**PROBLEM STATEMENT**. In the biography of Adragon De Mello below, why did his father push him so hard in mathematics and other academic subjects from an early age? Answer in one to three sentences.
[[ READING TEXT open ]]
- Born: October 8, 1976 (age 49)
- Education: University of California, Santa Cruz
- Known for: Being a child prodigy

= Adragon De Mello =

American college graduate at age 11

Adragon De Mello (born October 8, 1976) is an American prodigy who graduated from the University of California, Santa Cruz with a degree in computational mathematics in 1988, at age 11. At the time, he was the youngest college graduate in U.S. history, a record that was later broken in 1994 by Michael Kearney.

==Childhood==
Adragon was the only child of Cathy Gunn and Agustin Eastwood De Mello (1929–2003). The elder De Mello was a karate master, flamenco guitarist, and former weightlifting champion. He was obsessed with his son's academic achievements and was prone to "scary" fits of anger. Sometimes, if his partner or his son did not comply with his demands, the father threatened suicide. His father planned an ideal life for a "boy genius" before Adragon was born; it included not only graduating from college early, but also getting a doctorate in physics by age 12, winning the Nobel Prize in Physics by age 16, being elected a senator by age 20 (US senators must be at least 30 years old), becoming president of the United States by age 26 (the minimum age set by the US Constitution is 35), then head of a world government by age 30, and chairman of an intergalactic government after that. Since his father had set the goal that his son would become a Nobel Prize winner by age 16, he obsessively pushed his son in mathematics and other academic subjects from an early age. For example, when doing math homework, his father insisted that he solve an equation five times, even when he got the correct answer on the first attempt.
[[ READING TEXT closed ]]
[[ SUPPLIED DATA open ]]
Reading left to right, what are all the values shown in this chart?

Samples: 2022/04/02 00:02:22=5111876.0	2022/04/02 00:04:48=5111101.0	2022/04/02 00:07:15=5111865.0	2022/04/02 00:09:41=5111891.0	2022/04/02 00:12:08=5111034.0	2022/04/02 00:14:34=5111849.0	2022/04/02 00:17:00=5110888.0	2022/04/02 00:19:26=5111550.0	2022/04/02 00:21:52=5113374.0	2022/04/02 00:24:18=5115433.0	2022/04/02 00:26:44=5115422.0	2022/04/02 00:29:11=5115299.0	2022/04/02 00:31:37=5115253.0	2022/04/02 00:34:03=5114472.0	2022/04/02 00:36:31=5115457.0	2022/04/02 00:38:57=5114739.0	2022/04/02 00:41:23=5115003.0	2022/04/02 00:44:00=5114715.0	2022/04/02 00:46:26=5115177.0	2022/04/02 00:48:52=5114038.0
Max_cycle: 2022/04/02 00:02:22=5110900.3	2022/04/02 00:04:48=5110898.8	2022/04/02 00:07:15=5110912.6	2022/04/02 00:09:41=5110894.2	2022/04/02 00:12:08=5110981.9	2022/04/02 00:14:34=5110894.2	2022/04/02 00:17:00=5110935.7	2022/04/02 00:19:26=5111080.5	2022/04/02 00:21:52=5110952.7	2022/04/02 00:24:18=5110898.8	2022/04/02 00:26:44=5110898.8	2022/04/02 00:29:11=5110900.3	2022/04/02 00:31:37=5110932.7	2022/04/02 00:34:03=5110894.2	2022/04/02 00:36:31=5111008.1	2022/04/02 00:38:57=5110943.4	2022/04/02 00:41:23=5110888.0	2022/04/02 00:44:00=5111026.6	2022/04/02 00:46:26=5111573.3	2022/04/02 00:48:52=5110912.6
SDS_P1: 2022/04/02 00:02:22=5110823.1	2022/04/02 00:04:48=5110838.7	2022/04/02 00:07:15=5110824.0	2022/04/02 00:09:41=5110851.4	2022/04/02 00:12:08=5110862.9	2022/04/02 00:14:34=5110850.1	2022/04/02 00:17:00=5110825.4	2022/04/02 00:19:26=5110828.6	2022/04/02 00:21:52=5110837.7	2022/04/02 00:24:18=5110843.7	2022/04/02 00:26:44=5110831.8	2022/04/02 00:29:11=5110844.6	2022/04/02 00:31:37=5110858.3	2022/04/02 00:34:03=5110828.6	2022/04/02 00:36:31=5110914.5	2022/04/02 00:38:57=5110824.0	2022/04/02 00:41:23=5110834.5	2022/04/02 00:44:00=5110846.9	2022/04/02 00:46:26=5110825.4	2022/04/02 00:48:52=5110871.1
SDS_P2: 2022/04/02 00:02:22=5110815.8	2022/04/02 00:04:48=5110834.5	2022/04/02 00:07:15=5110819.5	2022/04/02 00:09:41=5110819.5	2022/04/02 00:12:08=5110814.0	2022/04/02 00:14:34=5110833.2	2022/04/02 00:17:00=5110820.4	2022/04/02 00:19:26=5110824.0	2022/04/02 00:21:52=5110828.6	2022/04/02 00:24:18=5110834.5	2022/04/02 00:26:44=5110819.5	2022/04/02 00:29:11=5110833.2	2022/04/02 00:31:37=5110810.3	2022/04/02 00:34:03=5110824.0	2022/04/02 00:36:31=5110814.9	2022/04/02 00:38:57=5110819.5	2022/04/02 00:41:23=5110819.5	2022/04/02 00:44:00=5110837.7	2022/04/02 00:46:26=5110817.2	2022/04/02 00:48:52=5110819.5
[[ SUPPLIED DATA closed ]]
**RESPONSE**. His father had set the goal that Adragon would win the Nobel Prize in Physics by age 16. For that reason, he obsessively pushed his son in mathematics and other academic subjects from an early age.